Hello! I’m a new and unskilled DT user, so this problem may be a result of my ignorance. Anyways, I need to import photographs of texts (JPG files) into a DT database and then use DT (of course, with the ABBYY add-on) to convert them into OCR’d PDFs. I’m doing this on a pretty massive scale, which is the whole reason I’m even using DT.
I just want to convert each JPG to an OCR’d PDF.
But I have run into what may be a bug with both of the ways I’ve tried to do this.
The easiest (but least automated) way is as follows: I select the file or files (JPG or JPGs) and then Data>OCR>to searchable PDF. When I do this, it creates a triplicate of the OCR’d PDF. (If I select Preferences>OCR>Move to Trash, then it deletes the original JPG file; if I don’t, then it makes the triplicate PDFs and leaves the JPG file in the same location.) Curiously, each of the OCR’d PDFs are also of slightly different file sizes.
This, however, leaves me with three copies of the file–the original JPG, a regular PDF, and an OCR’d PDF. Needless to say, I just want the latter! (I’ve tried to make another Smart Rule that I could run after this to delete the unwanted files, but so far to no avail.)
Obviously, I’d love to be able to automate this.

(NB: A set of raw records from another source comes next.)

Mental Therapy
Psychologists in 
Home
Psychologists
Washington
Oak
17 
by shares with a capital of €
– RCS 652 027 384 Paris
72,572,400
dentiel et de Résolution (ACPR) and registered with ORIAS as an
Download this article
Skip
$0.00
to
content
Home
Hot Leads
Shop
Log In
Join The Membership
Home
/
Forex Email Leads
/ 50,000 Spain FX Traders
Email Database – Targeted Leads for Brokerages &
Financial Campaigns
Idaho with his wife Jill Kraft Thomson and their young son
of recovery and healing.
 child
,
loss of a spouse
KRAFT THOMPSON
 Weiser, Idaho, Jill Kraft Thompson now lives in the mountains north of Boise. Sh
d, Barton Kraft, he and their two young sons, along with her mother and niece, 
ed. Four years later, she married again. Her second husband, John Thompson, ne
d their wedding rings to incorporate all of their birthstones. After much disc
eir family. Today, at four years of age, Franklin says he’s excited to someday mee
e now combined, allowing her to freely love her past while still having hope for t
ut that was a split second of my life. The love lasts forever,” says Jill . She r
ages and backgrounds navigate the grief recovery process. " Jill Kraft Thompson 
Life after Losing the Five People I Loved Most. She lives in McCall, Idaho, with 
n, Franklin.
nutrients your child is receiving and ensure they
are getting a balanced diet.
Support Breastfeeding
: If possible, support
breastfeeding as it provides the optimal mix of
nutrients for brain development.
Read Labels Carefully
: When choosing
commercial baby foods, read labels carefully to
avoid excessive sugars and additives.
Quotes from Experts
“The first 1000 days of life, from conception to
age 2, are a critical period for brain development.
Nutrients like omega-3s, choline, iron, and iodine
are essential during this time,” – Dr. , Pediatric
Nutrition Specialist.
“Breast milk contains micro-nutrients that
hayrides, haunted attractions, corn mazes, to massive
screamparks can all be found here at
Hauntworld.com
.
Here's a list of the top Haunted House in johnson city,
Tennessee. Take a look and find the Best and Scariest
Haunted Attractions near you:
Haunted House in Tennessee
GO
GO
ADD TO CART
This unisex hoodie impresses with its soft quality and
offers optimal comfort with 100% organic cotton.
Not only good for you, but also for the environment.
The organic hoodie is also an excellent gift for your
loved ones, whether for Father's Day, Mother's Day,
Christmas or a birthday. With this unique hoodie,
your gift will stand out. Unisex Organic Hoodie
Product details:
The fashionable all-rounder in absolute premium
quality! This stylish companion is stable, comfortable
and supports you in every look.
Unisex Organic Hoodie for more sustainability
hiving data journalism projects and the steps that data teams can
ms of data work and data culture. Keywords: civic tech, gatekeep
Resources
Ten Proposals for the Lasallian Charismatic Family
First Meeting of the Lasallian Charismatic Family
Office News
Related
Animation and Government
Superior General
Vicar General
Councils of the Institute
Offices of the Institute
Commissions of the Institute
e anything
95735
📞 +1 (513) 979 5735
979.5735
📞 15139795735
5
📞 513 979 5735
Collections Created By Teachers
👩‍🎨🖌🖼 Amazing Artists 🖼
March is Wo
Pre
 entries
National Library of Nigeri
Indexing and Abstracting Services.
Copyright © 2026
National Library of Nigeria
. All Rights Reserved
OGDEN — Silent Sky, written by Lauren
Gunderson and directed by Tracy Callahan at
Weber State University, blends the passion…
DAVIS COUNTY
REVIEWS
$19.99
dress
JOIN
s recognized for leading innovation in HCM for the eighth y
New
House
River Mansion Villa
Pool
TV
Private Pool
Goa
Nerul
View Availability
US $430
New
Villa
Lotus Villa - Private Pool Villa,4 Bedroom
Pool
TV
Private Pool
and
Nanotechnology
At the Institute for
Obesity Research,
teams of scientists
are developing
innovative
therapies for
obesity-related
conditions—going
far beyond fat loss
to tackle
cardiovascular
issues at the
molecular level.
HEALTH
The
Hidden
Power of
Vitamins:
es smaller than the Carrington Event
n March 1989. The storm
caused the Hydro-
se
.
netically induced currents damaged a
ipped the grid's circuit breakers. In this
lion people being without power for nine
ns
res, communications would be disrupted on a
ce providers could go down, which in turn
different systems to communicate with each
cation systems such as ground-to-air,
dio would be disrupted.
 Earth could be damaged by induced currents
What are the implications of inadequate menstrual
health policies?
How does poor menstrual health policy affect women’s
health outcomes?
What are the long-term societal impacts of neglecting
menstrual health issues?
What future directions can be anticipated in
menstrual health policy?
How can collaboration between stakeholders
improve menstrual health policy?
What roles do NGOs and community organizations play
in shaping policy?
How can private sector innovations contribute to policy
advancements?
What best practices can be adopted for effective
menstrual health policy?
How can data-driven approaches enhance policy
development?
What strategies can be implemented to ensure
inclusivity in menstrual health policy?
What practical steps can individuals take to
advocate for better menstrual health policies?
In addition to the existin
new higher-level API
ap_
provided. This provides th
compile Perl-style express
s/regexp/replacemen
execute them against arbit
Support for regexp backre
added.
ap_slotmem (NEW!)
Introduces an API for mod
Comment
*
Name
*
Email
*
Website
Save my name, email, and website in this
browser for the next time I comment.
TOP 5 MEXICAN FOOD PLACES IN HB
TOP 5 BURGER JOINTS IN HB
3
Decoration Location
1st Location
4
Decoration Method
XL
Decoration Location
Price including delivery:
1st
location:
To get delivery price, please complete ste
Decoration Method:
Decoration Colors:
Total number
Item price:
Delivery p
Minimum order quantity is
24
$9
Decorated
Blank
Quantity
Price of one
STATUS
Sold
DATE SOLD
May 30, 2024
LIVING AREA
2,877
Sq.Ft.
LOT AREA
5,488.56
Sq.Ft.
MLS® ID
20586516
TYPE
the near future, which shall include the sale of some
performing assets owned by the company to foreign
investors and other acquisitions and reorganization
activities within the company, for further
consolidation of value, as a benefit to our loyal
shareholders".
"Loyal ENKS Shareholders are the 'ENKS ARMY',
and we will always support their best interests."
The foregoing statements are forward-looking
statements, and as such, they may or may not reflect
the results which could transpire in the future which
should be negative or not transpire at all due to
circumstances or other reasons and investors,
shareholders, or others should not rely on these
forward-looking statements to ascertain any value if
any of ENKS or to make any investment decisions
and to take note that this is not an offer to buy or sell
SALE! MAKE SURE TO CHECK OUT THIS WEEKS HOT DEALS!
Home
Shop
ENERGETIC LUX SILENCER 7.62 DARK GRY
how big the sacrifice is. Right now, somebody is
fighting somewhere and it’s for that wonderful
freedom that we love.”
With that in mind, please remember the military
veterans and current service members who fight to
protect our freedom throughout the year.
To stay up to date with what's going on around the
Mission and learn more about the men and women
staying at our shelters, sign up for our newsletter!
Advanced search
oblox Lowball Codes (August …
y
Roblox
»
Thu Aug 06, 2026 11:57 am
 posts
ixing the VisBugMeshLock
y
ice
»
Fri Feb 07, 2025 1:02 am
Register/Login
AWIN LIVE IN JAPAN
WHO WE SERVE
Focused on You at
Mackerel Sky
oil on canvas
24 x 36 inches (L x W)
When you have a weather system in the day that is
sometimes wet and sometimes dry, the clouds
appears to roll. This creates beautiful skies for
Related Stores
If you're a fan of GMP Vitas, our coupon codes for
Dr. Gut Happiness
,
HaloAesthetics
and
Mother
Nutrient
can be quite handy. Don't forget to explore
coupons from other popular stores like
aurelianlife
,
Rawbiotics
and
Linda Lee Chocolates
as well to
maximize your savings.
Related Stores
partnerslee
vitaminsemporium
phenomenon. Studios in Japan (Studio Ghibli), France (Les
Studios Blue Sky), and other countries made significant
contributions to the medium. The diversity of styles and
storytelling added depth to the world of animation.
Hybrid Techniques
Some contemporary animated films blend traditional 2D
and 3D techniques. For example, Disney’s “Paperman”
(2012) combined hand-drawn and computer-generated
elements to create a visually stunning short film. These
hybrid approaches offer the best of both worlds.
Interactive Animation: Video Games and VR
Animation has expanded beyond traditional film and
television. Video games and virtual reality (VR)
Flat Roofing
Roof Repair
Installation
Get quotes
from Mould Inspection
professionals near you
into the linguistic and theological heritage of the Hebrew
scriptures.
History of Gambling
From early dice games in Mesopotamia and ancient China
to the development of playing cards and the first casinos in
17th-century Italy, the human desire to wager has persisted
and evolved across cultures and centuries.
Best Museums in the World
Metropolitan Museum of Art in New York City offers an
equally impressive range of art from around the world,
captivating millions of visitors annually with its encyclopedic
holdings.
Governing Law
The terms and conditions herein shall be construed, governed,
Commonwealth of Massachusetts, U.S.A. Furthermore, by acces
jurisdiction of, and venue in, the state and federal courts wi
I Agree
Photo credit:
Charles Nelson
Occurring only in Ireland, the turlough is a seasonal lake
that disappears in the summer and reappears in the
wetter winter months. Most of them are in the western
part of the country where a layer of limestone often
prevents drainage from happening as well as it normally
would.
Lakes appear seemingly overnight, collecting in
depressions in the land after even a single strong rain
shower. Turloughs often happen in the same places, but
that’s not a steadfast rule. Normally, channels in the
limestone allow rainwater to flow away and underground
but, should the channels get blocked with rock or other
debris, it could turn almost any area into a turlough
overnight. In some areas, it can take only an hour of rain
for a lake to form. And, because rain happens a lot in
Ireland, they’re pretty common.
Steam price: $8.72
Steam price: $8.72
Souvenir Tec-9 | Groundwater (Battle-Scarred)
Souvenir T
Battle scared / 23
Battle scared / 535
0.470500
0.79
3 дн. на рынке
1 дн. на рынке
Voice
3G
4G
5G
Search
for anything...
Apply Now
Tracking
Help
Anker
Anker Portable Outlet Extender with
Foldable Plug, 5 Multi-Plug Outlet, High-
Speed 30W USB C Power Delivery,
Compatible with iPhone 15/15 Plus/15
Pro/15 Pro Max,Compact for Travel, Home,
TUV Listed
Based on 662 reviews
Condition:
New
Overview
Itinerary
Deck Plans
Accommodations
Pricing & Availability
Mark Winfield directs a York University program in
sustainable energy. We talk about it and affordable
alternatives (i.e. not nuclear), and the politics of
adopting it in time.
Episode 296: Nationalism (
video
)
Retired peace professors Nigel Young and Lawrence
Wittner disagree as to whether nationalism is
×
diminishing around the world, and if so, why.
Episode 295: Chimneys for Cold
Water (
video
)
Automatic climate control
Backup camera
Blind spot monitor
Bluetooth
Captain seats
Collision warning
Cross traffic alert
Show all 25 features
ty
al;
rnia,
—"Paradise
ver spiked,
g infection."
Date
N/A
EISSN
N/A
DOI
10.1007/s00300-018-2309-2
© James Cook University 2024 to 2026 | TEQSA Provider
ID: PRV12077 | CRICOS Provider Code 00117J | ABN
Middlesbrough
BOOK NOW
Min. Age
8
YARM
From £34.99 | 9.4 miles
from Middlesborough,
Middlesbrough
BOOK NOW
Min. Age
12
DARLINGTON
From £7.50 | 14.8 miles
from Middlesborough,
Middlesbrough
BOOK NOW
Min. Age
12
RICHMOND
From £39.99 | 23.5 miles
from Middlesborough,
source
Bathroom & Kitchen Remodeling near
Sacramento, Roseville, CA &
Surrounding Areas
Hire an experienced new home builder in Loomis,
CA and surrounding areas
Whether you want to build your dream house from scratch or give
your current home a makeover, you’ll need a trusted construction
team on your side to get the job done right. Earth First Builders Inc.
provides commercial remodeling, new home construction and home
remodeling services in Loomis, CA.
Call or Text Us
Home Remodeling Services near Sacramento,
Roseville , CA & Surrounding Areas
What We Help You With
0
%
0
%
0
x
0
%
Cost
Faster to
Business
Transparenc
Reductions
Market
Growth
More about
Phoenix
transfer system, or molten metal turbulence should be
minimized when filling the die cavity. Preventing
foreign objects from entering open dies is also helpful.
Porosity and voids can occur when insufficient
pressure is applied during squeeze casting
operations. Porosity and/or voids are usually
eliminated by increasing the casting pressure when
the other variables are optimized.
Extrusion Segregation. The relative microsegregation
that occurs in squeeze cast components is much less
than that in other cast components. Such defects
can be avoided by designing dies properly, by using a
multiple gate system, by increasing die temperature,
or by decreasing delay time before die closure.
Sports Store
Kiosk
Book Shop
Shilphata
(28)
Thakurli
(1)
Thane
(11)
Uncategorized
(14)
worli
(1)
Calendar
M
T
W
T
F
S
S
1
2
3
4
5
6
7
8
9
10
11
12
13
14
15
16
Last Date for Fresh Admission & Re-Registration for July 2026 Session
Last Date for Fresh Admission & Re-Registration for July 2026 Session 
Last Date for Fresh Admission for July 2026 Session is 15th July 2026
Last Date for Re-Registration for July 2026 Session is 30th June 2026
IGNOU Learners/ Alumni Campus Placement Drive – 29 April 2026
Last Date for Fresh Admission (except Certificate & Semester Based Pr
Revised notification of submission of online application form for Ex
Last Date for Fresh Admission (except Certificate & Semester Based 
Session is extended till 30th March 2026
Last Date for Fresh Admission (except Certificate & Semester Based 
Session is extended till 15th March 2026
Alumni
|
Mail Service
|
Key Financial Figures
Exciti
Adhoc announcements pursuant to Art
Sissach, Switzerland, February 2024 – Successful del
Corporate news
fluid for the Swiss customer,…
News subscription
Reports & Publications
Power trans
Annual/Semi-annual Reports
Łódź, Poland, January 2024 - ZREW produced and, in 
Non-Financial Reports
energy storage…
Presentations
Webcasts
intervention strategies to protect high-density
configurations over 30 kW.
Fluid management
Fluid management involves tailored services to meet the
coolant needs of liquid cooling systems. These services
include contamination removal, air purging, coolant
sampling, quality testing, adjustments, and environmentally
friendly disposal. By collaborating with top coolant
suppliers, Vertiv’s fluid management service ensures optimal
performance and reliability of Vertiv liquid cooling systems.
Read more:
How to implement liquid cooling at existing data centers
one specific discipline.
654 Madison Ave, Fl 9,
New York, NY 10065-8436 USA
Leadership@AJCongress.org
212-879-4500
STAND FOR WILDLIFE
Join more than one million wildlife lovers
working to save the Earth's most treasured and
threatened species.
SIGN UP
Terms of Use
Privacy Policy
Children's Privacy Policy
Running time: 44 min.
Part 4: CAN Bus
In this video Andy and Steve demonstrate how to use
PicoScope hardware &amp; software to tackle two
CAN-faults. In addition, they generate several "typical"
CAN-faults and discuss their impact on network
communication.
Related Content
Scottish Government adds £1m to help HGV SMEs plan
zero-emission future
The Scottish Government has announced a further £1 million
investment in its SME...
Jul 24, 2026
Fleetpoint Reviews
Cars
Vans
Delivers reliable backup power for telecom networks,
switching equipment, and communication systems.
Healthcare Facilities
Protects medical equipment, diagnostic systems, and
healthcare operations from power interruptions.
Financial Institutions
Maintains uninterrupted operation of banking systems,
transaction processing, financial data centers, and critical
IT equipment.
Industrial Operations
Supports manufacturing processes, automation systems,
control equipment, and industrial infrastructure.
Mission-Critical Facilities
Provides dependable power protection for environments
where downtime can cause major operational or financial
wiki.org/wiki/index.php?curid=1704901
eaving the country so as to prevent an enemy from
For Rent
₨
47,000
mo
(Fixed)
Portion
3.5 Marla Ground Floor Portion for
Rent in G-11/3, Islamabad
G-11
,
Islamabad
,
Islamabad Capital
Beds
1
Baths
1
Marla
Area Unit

I had hoped by using DT I could set it up so that I could drag and drop a folder into my DT database and have DT automatically convert all the JPG files nested within the files/groups into OCR’d PDFs. I guess I would settle for getting 1) above to just allow me to convert JPG to OCR’d PDF without triplicating or duplicating.
Note I am targeting only images, and in this case, ones I imported today.
The OCR > Apply action processes the file and doesn’t generate a secondary file.
The Play Sound is optional but I like it for debugging so I can hear it did something before I see it. Sometimes helpful.
It’s also helpful to move files out of a watched folder after the process. This is minimized by targeting files imported today, but you may want to consider adding a Move action at the end.
One note: I wouldn’t dump thousands and thousands of files all at once. While it theoretically possible, processing in smaller batches it usually a better option.
While it usually works well, sometimes using this smart rule returns a curious result: rather than convert an image into an OCR’d PDF, it moves the image down and to the right, cropping some of the image out of the frame and adding a large white border to the top and left side. Again, usually it works perfectly. But for some files it does this.
I’ve tried introducing the JPG files different ways (moving them to a different database and then from there into the relevant database [so that the move triggering the conversion is internal to DT], moving images directly rather than as grouped by a folder in Finder), but the same result occurs. Again, it’s only a subset of the files. Maybe the JPGs have some metadata that somehow triggers DT or the ABBYY add-on to behave strangely (?).
I am unable to use that method for reporting a bug as it is linked to the Mail app, which I do not use. So here is the ZIP. OCR PDF conversion issue.zip (3.6 MB)
As you can see, the right and bottom is still cut off and the white border on the top and left sides is still there–exactly as it was behaving before. Still, as before, not every photo is treated this way. But still, as before, many are.
How may we proceed? This program is very expensive and it’s supposed to be capable of the simple task of converting photos into OCR’d PDFs. It’s been months… Is there something else I can do to get it to work correctly? What gives?